Top of Information supplied
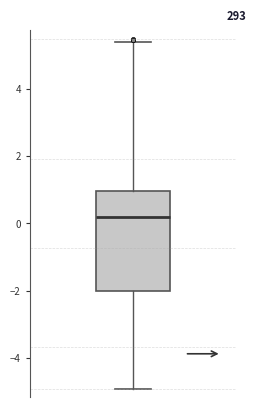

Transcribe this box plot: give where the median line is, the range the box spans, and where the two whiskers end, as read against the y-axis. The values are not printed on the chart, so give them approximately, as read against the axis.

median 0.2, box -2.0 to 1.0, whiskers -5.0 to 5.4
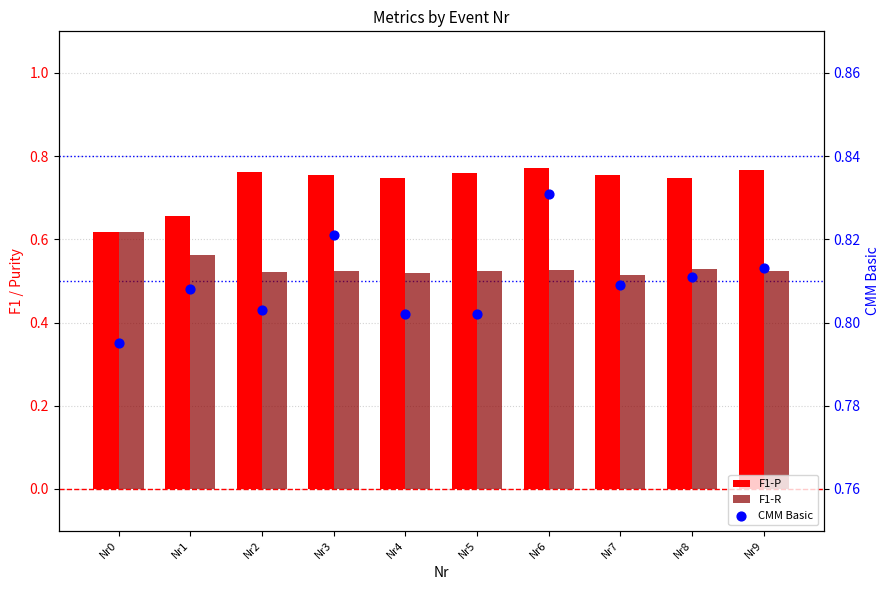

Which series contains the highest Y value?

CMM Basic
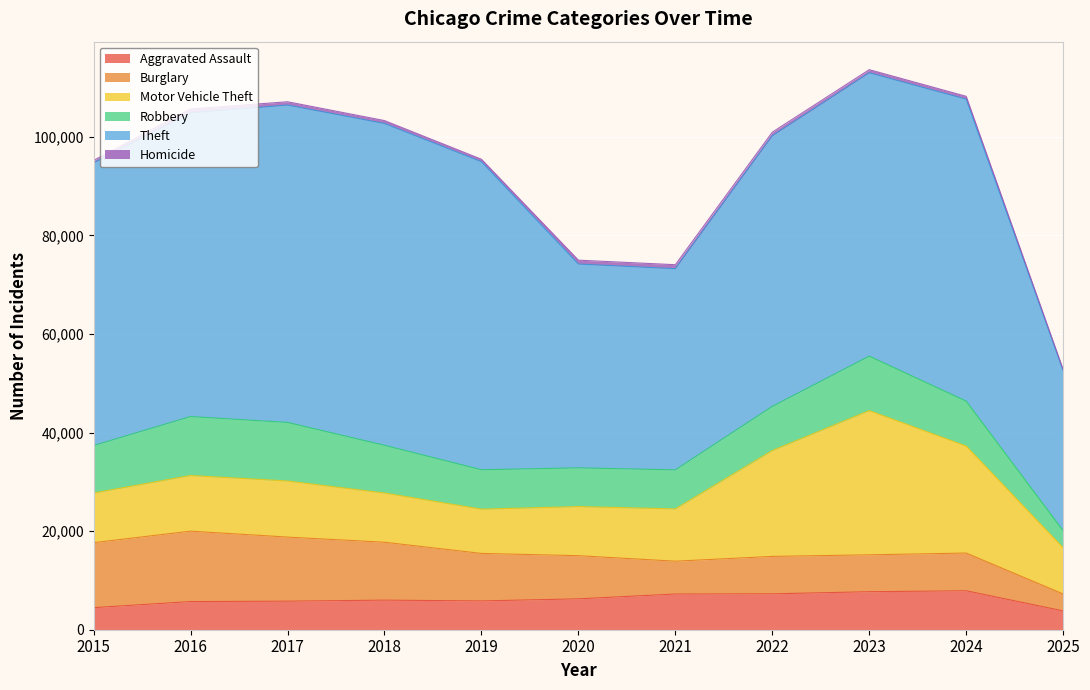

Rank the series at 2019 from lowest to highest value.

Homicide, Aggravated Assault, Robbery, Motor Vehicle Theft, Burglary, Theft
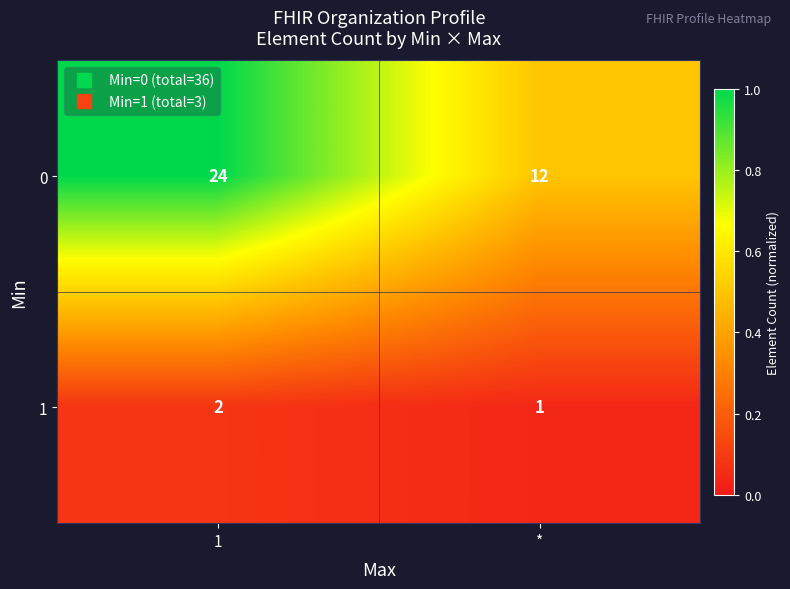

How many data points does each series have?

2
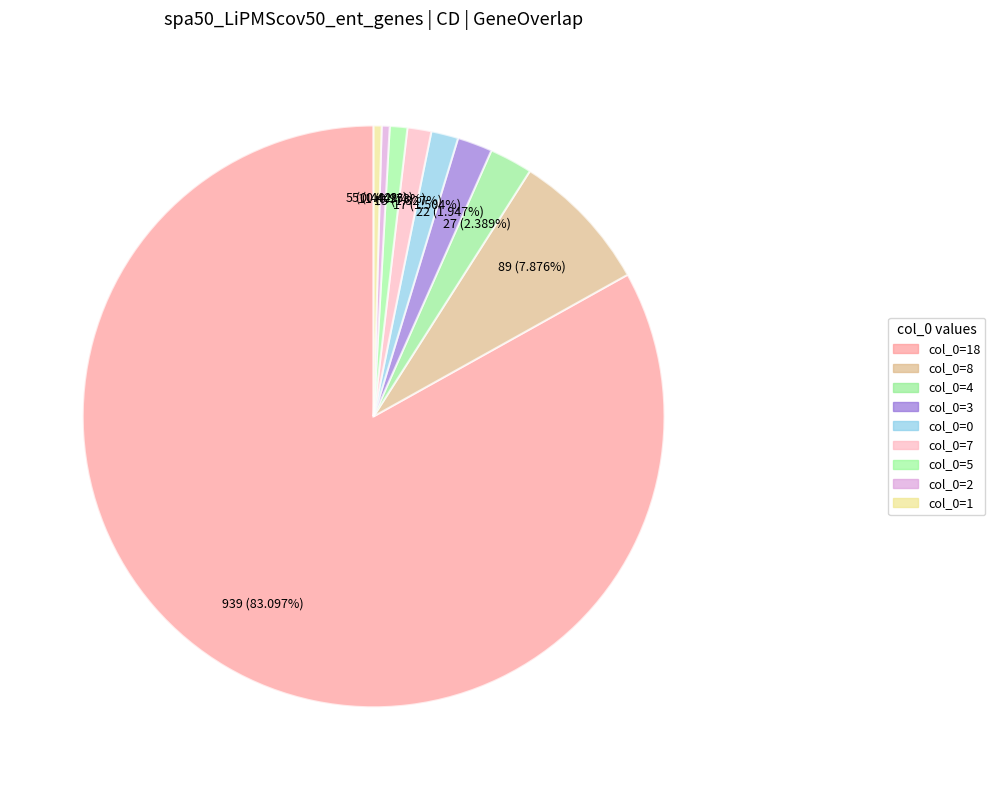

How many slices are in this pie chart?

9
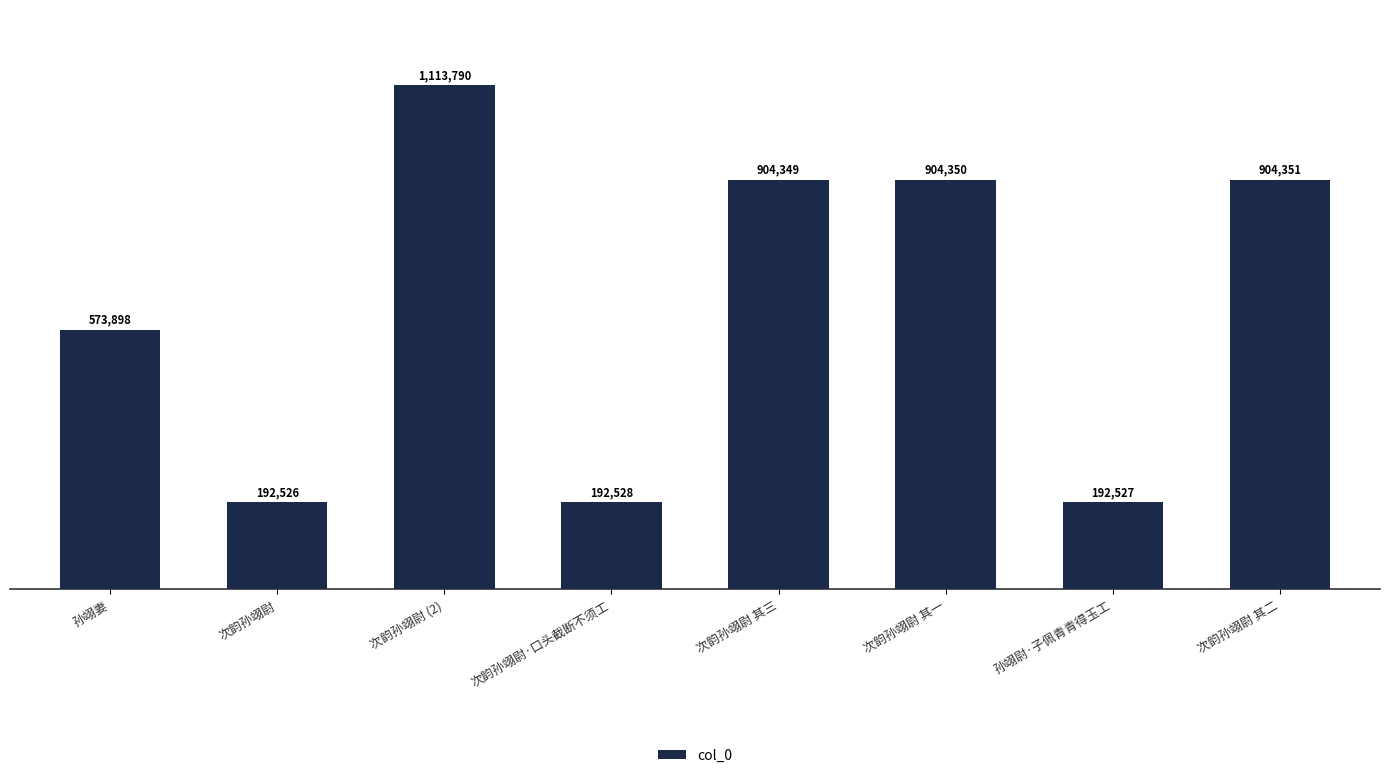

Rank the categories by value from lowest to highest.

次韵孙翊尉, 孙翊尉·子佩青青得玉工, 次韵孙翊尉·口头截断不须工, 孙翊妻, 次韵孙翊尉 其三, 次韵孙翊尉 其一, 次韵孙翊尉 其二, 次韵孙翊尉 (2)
Bottom of Information supplied
Instructions to follow:
Revise all of the data above by changing "lowest to highest" to "smallest to largest" everywhere it occurs, keeping everything else the same. Omit the pictures from your answer.

Written solution:
Transcribe this box plot: give where the median line is, the range the box spans, and where the two whiskers end, as read against the y-axis. The values are not printed on the chart, so give them approximately, as read against the axis.

median 0.2, box -2.0 to 1.0, whiskers -5.0 to 5.4

Which series contains the highest Y value?

CMM Basic

Rank the series at 2019 from smallest to largest value.

Homicide, Aggravated Assault, Robbery, Motor Vehicle Theft, Burglary, Theft

How many data points does each series have?

2

How many slices are in this pie chart?

9

Rank the categories by value from smallest to largest.

次韵孙翊尉, 孙翊尉·子佩青青得玉工, 次韵孙翊尉·口头截断不须工, 孙翊妻, 次韵孙翊尉 其三, 次韵孙翊尉 其一, 次韵孙翊尉 其二, 次韵孙翊尉 (2)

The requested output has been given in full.